BMW 2743 — O2 Sensor Heater Resistance, Pre-Cat Bank 2

Severity
Informational
Module
DME
OBD-II Code
P0155

Description

Fault code 2743 is set by the DME when the measured resistance of the bank 2 pre-catalyst oxygen sensor heater element falls outside the acceptable range. This is the bank 2 counterpart to fault code 2742 — the diagnostic logic, thresholds, and failure modes are identical, but the monitored sensor is on the passenger-side exhaust bank.

This code applies to BMW engines with split exhaust manifolds — both inline-6 (where bank 2 is cylinders 4–6) and V-configuration V8/V12 engines (where bank 2 is the passenger-side cylinder bank).

The DME continuously calculates the oxygen sensor heater resistance from measured current and voltage. After approximately 100 valid calculations (~1.5 seconds), if the computed resistance falls below ~6 ohms or exceeds ~14.5 ohms, this fault is stored. The diagnostic logic is identical to fault code 2742 but monitors the bank 2 (passenger side) pre-catalyst sensor.

Safety Warnings

This is a DME fault. Disconnect the battery negative terminal before working on sensor connectors to avoid short circuits. A non-functional O2 sensor heater causes extended open-loop fueling during warm-up, which increases catalyst thermal loading over time.

2743 - P0155: O2 Sensor Heater Resistance, Pre-Cat Bank 2 - Heater resistance out of range

Symptoms

  • Check engine light (MIL) illuminates after two consecutive drive cycles with the fault present.
  • Slight influence on driveability during cold start warm-up — bank 2 runs open-loop longer than normal.
  • Fuel economy may be marginally reduced on short trips.
  • No breakdown risk.

Common Causes

  1. Degraded oxygen sensor heater element. Thermal cycling over high mileage causes the heater element resistance to drift outside the acceptable window. Most frequent cause.
  2. Corroded sensor connector pins. The bank 2 sensor connector on the passenger side can be more exposed to road spray on some chassis, making corrosion slightly more common than bank 1 on certain models.
  3. Damaged wiring harness. Heat damage or chafing near exhaust components on the passenger side.
  4. DME software issue. As with 2742, DME software prior to version 07-06-510 has a known issue with this diagnostic. Versions 07-09-521 and later include the fix.

Diagnosis Steps

  1. Check DME software version. Using ISTA+, verify the installed DME software level. If it predates 07-06-510, update to the latest software before proceeding — the fault may be a false positive.
  2. Locate and inspect the bank 2 pre-cat O2 sensor connector. On V8 engines, this is on the passenger-side exhaust manifold. Disconnect and inspect for corrosion, heat damage, moisture, or deformed pins.
  3. Measure heater resistance at the sensor. Disconnect the sensor and measure across the heater pins. Expected: approximately 6–14.5 ohms at room temperature.
    • Below 6 ohms → internal short → replace sensor.
    • Above 14.5 ohms → open or degraded element → check wiring before condemning sensor.
    • Within range → may be intermittent; proceed to step 5.
  4. If resistance is high: check wiring continuity. Measure end-to-end from the DME harness connector to the sensor connector. A difference greater than 1–2 ohms from the sensor-side reading indicates harness damage.
  5. If resistance is within range at room temp: Monitor the live heater resistance value with ISTA+/INPA while the engine is running. If the value drifts out of spec as temperature increases, the sensor is failing under thermal load.
  6. Check heater supply voltage and ground path to rule out power delivery issues (see fault 2741 diagnosis steps 4–5).

Resolution

If DME software is outdated (pre-07-06-510), update first and monitor.

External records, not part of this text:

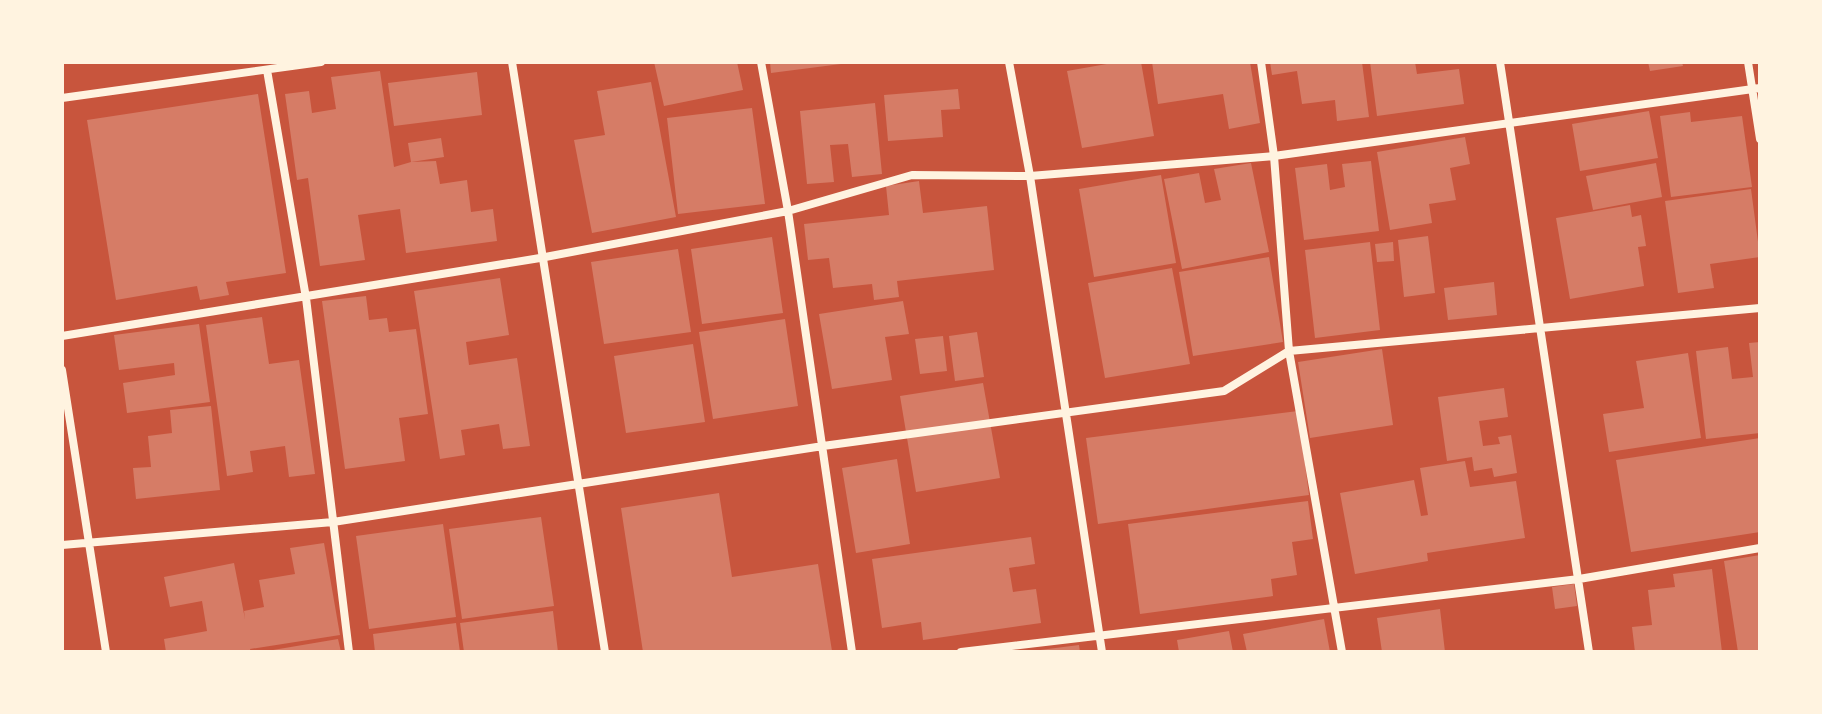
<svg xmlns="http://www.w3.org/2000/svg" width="1822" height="714" viewBox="0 0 1822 714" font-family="'Fira Sans',sans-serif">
  <rect width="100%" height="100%" fill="#c8553d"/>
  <!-- building -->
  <path fill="#d67c66" d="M654,62H737L743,90L664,106Z
    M770,62H840L841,64L771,73Z
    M1118,62H1141L1154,136L1082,148L1067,71Z
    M1152,62H1250L1260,123L1229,129L1223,94L1158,104Z
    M1270,62H1362L1369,117L1337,121L1335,100L1302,104L1297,71L1272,75Z
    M1370,62H1415L1417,74L1459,69L1464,104L1377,116Z
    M1648,62H1682L1683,66L1650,71Z
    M380,71L394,167L411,162L408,143L441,138L444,157L411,162L436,161L440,184L467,180L471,212L493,209L497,241L406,253L400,209L358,215L365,260L320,266L308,178L297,180L285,94L309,91L312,113L336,109L331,77Z
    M477,72L482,115L394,126L388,83Z
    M651,82L676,217L592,233L574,140L605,135L597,91Z
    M958,89L960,109L941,110L943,137L888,141L884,95Z
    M258,94L286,273L226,282L229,295L200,300L197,286L116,300L87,120Z
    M875,103L882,174L852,177L848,144L830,145L834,182L807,184L800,111Z
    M752,108L765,204L678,214L667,118Z
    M1649,111L1658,158L1580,171L1572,124Z
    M1690,112L1691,122L1742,116L1752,187L1671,197L1660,116Z
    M1465,137L1470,164L1450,168L1456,200L1429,204L1432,223L1390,230L1377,152Z
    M1371,161L1379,231L1304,240L1295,168L1327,164L1330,190L1345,187L1342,164Z
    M1251,163L1269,252L1182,269L1164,179L1199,173L1205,203L1221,200L1214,169Z
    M1656,163L1662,197L1593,210L1586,176Z
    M1161,175L1176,263L1094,277L1079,189Z
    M919,181L923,213L987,206L994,270L897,281L899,297L874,300L872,284L833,288L829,258L808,260L804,224L889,215L886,186Z
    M1751,189L1760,257L1710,264L1714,288L1678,293L1665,201Z
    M1630,205L1632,217L1641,215L1646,246L1638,247L1644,286L1570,299L1556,218Z
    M1428,236L1435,293L1404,297L1398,240Z
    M772,237L783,313L702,324L691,249Z
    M1370,242L1380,330L1315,338L1305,250Z
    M1393,242L1394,261L1377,262L1375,244Z
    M678,249L691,332L604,344L591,262Z
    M1269,257L1283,342L1193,356L1179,272Z
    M1172,268L1190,364L1105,378L1088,283Z
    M500,278L509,335L466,342L469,365L517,358L530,446L503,449L499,424L461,430L465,455L440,459L414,291Z
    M1494,282L1497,315L1448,320L1444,288Z
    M366,296L369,320L387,318L389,332L416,329L428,414L399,418L405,461L345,469L322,301Z
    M903,301L909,334L885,337L892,380L832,389L819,314Z
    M262,317L269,364L299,360L315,474L289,477L285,446L250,451L253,472L227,476L206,325Z
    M785,319L798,406L713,419L699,332Z
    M199,324L210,402L127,413L123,383L175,375L174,363L119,370L114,335Z
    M977,332L984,377L955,381L949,336Z
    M943,336L947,371L920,374L915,339Z
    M1760,342V433L1706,439L1696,351L1728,347L1732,379L1753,377L1749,343Z
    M693,344L705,422L626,433L614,356Z
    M1382,349L1393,425L1310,438L1298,362Z
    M1688,353L1701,438L1609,452L1603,414L1644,408L1636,361Z
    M983,383L1000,478L916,492L900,396Z
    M1504,388L1508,417L1479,421L1483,446L1500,444L1498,437L1511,435L1517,473L1494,477L1492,468L1474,471L1472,457L1447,461L1438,397Z
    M211,406L220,490L136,499L133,468L151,467L148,436L172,433L170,410Z
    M1298,411L1309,495L1098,524L1086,438Z
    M1760,438V532L1631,552L1616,460Z
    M897,459L910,544L856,553L842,468Z
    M1465,461L1470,487L1516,481L1525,538L1427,553L1428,561L1355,574L1340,493L1414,480L1421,516L1428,515L1420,468Z
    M719,493L732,577L818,564L832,651L643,652L621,508Z
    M1308,501L1313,539L1292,542L1297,575L1271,579L1273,596L1140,614L1128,524Z
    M541,517L554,606L462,619L449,529Z
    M443,524L456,617L369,629L356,536Z
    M1031,537L1035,564L1009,568L1013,592L1036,589L1041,623L923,640L921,622L882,628L872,559Z
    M324,543L340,635L250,649L251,652H166L164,639L207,631L202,601L170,607L164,577L234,563L245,619L244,611L264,607L259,580L295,574L290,548Z
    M1760,555V652H1738L1724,561Z
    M1712,569L1722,652H1635L1632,627L1652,625L1648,590L1675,587L1673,574Z
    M1574,584L1577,606L1555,609L1552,587Z
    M1440,609L1445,652H1382L1377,618Z
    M553,611L558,652H464L460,623Z
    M1324,619L1330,652H1247L1243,634Z
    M456,623L460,652H375L373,634Z
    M1229,631L1233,652H1179L1177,640Z
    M338,639L341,652H273V650Z
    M1079,645L1080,652H1040V650Z"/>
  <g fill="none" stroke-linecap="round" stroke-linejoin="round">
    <!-- minor -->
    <path stroke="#fff3e0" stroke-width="8" d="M512,62L605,652
      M761,62L788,211L852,652
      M1009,62L1030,176L1102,652
      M1261,62L1274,156L1289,351L1342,652
      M1500,62L1589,652
      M1748,62L1760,139
      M267,70L306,298L349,652
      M62,98L321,62
      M62,336L540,258L788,211L912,175L1030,176L1274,156L1760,88
      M62,370L106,652
      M62,545L333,522L823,446L1224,391L1289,351L1760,308
      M961,652L1579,579L1760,548"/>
  </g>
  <!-- border -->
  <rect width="1822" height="714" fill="none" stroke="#fff3e0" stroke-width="128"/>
</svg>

If the fault persists or software is current, replace the bank 2 pre-catalyst oxygen sensor with an OEM or OEM-equivalent part. Consult BMW ETK or RealOEM for the correct part number.

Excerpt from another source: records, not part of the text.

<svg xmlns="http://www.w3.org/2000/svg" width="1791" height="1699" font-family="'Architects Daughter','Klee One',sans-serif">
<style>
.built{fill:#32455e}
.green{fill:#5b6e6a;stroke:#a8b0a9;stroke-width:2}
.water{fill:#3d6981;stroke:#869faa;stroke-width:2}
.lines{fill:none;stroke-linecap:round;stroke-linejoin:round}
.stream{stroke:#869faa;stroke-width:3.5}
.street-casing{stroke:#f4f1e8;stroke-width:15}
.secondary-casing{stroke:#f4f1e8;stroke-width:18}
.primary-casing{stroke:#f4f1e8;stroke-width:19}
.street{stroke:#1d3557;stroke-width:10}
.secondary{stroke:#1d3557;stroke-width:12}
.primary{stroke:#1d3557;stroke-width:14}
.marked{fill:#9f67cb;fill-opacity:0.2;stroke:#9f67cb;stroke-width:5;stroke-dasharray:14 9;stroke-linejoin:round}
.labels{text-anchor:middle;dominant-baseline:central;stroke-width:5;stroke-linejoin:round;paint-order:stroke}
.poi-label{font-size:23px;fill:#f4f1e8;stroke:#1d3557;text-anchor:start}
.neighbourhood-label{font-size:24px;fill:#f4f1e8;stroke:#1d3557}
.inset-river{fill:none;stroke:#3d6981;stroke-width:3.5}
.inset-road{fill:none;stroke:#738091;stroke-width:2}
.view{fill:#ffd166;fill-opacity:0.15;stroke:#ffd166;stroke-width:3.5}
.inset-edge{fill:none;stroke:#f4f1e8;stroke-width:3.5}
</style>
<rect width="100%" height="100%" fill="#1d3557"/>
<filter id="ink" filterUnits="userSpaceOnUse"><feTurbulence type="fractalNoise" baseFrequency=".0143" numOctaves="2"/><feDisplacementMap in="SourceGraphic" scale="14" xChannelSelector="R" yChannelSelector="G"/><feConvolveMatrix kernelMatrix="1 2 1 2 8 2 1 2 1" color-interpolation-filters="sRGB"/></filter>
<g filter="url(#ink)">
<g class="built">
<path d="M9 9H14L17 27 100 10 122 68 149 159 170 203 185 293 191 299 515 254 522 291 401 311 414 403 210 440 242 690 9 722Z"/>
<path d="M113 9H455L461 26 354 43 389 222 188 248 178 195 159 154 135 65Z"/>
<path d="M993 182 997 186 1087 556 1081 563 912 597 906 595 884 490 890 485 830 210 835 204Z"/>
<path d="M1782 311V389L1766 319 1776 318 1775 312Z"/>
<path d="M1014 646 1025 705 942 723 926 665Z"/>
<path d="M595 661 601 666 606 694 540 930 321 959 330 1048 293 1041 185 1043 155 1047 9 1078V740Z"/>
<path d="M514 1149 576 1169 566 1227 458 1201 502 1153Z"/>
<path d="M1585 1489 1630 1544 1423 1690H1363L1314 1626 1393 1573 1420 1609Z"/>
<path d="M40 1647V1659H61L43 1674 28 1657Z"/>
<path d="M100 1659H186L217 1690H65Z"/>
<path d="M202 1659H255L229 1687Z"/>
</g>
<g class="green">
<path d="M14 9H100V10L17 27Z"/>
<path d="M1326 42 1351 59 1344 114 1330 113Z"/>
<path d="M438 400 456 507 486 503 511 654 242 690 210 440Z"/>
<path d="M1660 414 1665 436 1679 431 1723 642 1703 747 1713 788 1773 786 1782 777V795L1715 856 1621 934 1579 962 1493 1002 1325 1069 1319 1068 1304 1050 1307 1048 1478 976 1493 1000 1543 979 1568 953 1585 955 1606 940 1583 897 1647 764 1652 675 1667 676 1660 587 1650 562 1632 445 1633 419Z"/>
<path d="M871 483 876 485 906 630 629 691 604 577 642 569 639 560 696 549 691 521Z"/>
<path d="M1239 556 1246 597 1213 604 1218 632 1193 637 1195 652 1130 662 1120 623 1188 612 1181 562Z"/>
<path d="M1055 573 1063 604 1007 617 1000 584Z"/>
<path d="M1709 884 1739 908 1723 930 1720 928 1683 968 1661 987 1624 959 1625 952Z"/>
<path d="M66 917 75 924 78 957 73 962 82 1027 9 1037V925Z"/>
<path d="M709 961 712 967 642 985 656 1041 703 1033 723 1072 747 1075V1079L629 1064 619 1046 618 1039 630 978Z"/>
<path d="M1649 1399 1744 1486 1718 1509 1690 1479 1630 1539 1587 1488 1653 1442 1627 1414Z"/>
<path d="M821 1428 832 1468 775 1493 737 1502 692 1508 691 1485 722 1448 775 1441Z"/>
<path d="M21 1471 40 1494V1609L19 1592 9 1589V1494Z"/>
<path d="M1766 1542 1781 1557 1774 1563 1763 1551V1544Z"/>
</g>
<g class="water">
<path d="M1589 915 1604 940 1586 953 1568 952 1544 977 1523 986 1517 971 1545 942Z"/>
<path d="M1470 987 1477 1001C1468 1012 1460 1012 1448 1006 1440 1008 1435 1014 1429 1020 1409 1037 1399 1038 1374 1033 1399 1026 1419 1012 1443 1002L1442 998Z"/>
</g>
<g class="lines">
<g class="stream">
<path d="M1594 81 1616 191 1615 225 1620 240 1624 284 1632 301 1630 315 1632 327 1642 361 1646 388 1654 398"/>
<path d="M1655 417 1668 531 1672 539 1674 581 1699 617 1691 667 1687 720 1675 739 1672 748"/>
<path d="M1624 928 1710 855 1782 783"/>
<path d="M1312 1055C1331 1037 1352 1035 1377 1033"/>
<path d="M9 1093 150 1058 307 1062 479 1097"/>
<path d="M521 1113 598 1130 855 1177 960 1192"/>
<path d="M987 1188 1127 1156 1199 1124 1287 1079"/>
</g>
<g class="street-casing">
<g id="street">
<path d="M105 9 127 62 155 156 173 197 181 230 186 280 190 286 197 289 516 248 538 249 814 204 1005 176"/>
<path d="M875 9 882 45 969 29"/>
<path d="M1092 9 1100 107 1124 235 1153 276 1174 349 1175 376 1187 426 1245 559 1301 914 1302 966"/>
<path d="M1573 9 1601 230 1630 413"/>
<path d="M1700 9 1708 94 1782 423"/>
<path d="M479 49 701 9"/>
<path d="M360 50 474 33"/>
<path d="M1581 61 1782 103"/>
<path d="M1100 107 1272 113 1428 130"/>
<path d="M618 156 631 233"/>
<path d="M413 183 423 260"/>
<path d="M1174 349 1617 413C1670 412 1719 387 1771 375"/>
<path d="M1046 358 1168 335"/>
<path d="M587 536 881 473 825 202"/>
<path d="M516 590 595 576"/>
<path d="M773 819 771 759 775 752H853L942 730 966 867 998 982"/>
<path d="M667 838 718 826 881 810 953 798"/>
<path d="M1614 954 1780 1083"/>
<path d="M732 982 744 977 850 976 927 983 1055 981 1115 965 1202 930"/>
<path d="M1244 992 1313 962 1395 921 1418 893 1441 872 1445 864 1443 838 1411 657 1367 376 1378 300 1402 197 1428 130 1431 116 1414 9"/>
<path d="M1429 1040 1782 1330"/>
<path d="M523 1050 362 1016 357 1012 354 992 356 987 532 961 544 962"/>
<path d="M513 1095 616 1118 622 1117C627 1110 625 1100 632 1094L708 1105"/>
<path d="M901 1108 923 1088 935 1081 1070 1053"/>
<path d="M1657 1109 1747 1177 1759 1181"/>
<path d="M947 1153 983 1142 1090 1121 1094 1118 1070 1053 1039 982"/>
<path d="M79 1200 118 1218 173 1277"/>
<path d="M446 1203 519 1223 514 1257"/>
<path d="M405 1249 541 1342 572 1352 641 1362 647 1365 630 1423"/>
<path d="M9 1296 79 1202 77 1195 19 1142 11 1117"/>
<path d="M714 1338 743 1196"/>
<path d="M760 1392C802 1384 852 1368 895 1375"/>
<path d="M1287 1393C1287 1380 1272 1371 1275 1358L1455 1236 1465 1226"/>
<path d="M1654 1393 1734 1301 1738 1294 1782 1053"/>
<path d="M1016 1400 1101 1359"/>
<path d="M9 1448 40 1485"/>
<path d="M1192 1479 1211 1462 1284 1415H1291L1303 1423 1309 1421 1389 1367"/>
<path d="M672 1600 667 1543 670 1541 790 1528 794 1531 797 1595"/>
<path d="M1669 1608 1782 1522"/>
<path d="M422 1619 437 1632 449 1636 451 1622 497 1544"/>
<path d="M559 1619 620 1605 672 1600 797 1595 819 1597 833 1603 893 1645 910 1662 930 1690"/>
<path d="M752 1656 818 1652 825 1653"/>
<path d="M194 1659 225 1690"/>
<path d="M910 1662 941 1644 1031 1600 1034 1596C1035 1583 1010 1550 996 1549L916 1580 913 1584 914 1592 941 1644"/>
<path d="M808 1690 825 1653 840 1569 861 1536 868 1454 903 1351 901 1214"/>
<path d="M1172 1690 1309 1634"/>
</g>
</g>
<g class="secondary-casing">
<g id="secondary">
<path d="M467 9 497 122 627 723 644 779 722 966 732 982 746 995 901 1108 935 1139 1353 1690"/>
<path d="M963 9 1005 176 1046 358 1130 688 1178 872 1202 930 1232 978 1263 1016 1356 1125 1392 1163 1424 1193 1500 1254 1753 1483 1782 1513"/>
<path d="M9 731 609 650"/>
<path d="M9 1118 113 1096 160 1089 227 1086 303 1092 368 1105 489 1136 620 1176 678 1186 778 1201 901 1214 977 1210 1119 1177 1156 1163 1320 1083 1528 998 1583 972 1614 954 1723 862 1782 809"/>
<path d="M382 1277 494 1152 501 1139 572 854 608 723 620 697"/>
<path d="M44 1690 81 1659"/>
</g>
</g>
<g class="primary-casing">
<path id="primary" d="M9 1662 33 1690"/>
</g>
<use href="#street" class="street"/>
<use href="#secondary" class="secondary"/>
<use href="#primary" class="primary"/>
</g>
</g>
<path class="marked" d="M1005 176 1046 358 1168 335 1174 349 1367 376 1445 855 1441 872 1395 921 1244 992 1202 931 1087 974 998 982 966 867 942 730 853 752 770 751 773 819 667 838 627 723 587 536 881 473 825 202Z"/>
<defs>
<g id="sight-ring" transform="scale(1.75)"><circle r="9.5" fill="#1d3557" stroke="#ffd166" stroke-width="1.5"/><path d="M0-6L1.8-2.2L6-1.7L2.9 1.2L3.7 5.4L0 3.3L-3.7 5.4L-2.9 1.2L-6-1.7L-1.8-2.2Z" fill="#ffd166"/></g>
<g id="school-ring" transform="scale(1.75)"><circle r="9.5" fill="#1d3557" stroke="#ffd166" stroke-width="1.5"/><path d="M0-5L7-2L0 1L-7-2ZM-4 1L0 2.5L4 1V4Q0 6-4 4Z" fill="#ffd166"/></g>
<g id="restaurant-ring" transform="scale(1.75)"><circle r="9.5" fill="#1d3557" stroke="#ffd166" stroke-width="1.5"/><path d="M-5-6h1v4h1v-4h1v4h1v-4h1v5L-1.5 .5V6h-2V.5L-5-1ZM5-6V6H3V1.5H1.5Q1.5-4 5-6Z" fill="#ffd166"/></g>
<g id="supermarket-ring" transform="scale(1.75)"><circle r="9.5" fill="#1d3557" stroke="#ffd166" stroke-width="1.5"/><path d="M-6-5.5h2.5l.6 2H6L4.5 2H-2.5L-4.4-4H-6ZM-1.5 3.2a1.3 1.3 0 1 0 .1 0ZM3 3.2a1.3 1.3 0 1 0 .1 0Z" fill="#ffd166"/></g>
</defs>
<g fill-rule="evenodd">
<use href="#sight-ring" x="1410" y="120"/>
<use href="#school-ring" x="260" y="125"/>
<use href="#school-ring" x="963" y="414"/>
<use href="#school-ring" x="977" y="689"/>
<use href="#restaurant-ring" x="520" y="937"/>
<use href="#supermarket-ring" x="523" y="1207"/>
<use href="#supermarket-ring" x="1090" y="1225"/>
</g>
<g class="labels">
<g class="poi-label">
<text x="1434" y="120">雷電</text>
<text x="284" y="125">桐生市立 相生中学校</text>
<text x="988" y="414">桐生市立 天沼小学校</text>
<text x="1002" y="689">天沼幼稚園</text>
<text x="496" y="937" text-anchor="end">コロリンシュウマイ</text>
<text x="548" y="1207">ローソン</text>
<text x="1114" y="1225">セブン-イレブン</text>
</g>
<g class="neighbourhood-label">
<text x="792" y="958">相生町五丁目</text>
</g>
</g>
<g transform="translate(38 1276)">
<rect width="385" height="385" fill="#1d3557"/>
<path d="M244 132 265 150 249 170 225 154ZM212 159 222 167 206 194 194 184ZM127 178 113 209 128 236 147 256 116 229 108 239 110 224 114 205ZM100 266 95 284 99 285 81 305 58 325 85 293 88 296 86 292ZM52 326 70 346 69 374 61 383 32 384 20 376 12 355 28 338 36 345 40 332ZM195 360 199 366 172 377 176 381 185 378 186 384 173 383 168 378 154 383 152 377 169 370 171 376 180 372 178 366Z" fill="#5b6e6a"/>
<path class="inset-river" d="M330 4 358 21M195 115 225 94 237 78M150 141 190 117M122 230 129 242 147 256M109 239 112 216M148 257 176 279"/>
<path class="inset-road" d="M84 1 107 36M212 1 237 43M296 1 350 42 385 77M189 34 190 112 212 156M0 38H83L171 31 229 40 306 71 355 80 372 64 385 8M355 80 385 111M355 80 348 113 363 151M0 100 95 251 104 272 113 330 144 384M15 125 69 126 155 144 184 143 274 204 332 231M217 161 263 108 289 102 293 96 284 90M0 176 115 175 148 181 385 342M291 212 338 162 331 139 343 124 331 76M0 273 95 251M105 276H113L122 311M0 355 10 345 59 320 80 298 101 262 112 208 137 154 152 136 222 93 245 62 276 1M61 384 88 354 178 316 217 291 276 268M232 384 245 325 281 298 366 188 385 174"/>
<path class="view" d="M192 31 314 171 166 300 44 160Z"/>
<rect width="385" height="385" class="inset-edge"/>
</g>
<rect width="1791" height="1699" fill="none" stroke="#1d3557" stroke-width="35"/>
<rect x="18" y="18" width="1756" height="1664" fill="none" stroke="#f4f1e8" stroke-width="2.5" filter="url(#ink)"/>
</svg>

After replacement, clear the fault code, complete a cold-start drive cycle (idle 2–3 minutes, then 10–15 minutes moderate driving), and re-scan to confirm the fault does not return.

If both 2742 and 2743 are stored simultaneously, inspect the shared power supply circuit before replacing both sensors — a common supply wire fault can affect both banks.